-- Opening Marker --

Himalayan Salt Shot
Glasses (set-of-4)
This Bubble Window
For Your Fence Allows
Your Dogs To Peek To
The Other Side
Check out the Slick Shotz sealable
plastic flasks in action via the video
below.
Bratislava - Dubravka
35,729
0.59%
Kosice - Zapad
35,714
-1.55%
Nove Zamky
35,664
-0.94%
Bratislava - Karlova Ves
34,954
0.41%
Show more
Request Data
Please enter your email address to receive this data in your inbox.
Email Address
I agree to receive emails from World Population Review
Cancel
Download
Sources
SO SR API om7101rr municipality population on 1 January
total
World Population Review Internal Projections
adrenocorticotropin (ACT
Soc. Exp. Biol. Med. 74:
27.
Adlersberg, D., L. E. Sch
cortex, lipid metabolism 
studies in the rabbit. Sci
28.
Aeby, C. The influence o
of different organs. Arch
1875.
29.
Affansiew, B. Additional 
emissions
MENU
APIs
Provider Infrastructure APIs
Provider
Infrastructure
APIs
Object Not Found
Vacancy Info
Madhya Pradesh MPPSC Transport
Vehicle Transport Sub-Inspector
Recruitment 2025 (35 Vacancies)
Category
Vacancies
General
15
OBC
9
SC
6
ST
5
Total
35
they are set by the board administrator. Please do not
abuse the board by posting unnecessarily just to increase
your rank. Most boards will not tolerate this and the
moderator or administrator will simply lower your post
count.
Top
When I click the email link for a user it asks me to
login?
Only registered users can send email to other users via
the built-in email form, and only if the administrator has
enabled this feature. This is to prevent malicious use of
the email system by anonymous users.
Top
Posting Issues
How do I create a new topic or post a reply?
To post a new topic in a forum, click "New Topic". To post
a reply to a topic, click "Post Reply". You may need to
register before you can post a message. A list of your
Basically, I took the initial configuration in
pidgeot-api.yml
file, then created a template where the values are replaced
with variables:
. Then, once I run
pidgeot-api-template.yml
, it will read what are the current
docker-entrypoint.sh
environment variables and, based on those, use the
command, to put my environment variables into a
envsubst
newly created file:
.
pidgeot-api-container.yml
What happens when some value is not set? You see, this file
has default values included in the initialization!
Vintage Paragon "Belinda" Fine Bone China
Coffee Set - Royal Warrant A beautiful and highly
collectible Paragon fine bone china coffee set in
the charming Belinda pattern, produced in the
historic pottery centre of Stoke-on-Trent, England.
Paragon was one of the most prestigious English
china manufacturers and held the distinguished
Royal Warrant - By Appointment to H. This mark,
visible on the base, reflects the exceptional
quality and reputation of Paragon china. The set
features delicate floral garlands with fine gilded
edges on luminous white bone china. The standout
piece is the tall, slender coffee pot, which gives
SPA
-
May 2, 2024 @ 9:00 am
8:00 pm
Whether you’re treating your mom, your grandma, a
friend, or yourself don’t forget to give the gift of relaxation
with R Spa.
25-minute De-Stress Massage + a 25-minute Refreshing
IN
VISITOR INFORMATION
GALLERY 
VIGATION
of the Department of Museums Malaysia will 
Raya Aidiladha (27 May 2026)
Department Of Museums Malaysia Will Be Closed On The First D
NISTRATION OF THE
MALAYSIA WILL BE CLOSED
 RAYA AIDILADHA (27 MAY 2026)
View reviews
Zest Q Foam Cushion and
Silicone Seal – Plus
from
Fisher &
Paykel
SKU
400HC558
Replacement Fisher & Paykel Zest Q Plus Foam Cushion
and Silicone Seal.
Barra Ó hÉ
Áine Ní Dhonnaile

-- Closing Marker --

#### Task instructions:
Every line of data must be returned unchanged.

#### Solution for this task:
Himalayan Salt Shot
Glasses (set-of-4)
This Bubble Window
For Your Fence Allows
Your Dogs To Peek To
The Other Side
Check out the Slick Shotz sealable
plastic flasks in action via the video
below.
Bratislava - Dubravka
35,729
0.59%
Kosice - Zapad
35,714
-1.55%
Nove Zamky
35,664
-0.94%
Bratislava - Karlova Ves
34,954
0.41%
Show more
Request Data
Please enter your email address to receive this data in your inbox.
Email Address
I agree to receive emails from World Population Review
Cancel
Download
Sources
SO SR API om7101rr municipality population on 1 January
total
World Population Review Internal Projections
adrenocorticotropin (ACT
Soc. Exp. Biol. Med. 74:
27.
Adlersberg, D., L. E. Sch
cortex, lipid metabolism 
studies in the rabbit. Sci
28.
Aeby, C. The influence o
of different organs. Arch
1875.
29.
Affansiew, B. Additional 
emissions
MENU
APIs
Provider Infrastructure APIs
Provider
Infrastructure
APIs
Object Not Found
Vacancy Info
Madhya Pradesh MPPSC Transport
Vehicle Transport Sub-Inspector
Recruitment 2025 (35 Vacancies)
Category
Vacancies
General
15
OBC
9
SC
6
ST
5
Total
35
they are set by the board administrator. Please do not
abuse the board by posting unnecessarily just to increase
your rank. Most boards will not tolerate this and the
moderator or administrator will simply lower your post
count.
Top
When I click the email link for a user it asks me to
login?
Only registered users can send email to other users via
the built-in email form, and only if the administrator has
enabled this feature. This is to prevent malicious use of
the email system by anonymous users.
Top
Posting Issues
How do I create a new topic or post a reply?
To post a new topic in a forum, click "New Topic". To post
a reply to a topic, click "Post Reply". You may need to
register before you can post a message. A list of your
Basically, I took the initial configuration in
pidgeot-api.yml
file, then created a template where the values are replaced
with variables:
. Then, once I run
pidgeot-api-template.yml
, it will read what are the current
docker-entrypoint.sh
environment variables and, based on those, use the
command, to put my environment variables into a
envsubst
newly created file:
.
pidgeot-api-container.yml
What happens when some value is not set? You see, this file
has default values included in the initialization!
Vintage Paragon "Belinda" Fine Bone China
Coffee Set - Royal Warrant A beautiful and highly
collectible Paragon fine bone china coffee set in
the charming Belinda pattern, produced in the
historic pottery centre of Stoke-on-Trent, England.
Paragon was one of the most prestigious English
china manufacturers and held the distinguished
Royal Warrant - By Appointment to H. This mark,
visible on the base, reflects the exceptional
quality and reputation of Paragon china. The set
features delicate floral garlands with fine gilded
edges on luminous white bone china. The standout
piece is the tall, slender coffee pot, which gives
SPA
-
May 2, 2024 @ 9:00 am
8:00 pm
Whether you’re treating your mom, your grandma, a
friend, or yourself don’t forget to give the gift of relaxation
with R Spa.
25-minute De-Stress Massage + a 25-minute Refreshing
IN
VISITOR INFORMATION
GALLERY 
VIGATION
of the Department of Museums Malaysia will 
Raya Aidiladha (27 May 2026)
Department Of Museums Malaysia Will Be Closed On The First D
NISTRATION OF THE
MALAYSIA WILL BE CLOSED
 RAYA AIDILADHA (27 MAY 2026)
View reviews
Zest Q Foam Cushion and
Silicone Seal – Plus
from
Fisher &
Paykel
SKU
400HC558
Replacement Fisher & Paykel Zest Q Plus Foam Cushion
and Silicone Seal.
Barra Ó hÉ
Áine Ní Dhonnaile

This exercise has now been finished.